The study did not include patients who were having heart attacks or those with a prior diagnosis of heart disease or unstable angina.
More than 10 million Americans experience chest pain each year and many have not been diagnosed with heart disease.
Cardiac catheterization is commonly performed in an effort to determine the cause of the pain, but the findings suggest a need for better ways to identify which of these patients will benefit from the invasive procedure, Duke University Medical Center cardiology professor Pamela S. Douglas, MD, tells WebMD.
The study appears in the March 11 issue of the New England Journal of Medicine.
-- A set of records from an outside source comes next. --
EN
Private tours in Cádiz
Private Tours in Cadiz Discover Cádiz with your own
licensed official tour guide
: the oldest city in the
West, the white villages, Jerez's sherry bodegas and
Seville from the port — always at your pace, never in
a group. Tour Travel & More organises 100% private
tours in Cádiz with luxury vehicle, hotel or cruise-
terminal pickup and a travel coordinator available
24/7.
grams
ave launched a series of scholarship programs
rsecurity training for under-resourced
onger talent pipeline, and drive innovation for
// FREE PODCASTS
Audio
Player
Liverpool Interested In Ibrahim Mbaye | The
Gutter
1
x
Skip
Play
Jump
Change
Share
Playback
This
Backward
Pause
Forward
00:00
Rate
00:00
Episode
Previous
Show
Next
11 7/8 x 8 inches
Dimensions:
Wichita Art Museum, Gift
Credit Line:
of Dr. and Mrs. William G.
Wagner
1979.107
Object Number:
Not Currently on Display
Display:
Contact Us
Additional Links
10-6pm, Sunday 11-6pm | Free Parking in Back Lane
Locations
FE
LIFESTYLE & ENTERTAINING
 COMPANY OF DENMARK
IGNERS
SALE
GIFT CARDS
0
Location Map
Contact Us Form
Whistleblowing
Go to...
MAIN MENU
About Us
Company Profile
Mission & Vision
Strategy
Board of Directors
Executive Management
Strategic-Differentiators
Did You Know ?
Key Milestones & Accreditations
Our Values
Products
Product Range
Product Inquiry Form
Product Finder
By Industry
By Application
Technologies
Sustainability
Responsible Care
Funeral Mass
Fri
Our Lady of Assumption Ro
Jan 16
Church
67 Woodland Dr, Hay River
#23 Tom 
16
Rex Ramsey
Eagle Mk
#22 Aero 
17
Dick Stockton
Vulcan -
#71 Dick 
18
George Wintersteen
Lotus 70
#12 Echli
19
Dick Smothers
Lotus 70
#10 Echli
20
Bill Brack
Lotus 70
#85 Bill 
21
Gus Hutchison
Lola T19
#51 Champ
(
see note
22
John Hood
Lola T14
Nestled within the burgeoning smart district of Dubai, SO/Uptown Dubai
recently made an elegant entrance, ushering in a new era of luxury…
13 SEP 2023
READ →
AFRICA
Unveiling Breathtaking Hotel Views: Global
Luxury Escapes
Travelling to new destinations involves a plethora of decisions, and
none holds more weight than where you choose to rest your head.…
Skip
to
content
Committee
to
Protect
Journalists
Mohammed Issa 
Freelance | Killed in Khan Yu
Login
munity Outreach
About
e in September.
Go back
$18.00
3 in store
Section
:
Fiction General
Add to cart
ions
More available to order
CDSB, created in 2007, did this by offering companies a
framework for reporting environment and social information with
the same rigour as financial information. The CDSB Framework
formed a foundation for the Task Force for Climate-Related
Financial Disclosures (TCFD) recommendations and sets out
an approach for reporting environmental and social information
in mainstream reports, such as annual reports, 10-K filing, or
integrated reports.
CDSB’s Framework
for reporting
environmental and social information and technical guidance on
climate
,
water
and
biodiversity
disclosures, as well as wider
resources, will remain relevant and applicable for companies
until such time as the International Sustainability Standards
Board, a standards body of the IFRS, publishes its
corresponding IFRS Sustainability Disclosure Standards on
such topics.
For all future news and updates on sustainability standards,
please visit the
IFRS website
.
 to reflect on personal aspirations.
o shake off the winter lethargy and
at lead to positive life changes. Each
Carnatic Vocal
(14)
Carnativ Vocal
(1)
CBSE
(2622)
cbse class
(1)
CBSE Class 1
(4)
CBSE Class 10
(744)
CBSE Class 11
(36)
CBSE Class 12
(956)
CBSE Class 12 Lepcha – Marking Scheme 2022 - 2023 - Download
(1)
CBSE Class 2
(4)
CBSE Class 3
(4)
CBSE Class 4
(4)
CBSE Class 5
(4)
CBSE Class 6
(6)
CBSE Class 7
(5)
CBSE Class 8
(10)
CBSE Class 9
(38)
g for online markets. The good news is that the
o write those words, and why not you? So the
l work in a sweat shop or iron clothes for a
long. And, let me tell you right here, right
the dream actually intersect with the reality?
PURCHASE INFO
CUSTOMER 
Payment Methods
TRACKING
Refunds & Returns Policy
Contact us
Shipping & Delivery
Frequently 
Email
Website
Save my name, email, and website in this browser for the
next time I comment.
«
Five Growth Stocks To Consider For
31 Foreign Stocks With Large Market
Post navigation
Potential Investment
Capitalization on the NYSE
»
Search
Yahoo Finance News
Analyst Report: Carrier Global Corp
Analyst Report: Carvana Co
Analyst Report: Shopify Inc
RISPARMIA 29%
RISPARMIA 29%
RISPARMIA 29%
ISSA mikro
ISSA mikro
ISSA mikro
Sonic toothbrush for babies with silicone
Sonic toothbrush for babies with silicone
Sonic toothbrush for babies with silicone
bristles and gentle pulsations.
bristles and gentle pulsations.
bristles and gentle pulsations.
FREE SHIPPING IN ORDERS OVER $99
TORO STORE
"We want to be clear that if someone is having a heart attack and their doctor sends them to a cath lab, they shouldn't argue," she says. "But a stable patient who has not been diagnosed with heart disease and who does not need catheterization for pain control may want to ask about the risks and benefits."
How Cardiac Catheterizations Work
Cardiac catheterization is performed to examine how well the heart and arteries are functioning. A thin plastic tube, or catheter, is inserted into a blood vessel in the arm or leg and the tube is then guided into the coronary arteries or the heart.
When dye is injected through the catheter into the coronary arteries to check for blockages, the procedure is known as coronary angiography.
In the newly published study, the researchers used a national cardiology registry to identify 2 million people who had cardiac catheterization at 663 hospitals across the U.S. between January 2004 and April 2008.
They determined that roughly 400,000 of these people, or one in five, had stable chest pain without a previous diagnosis of heart disease.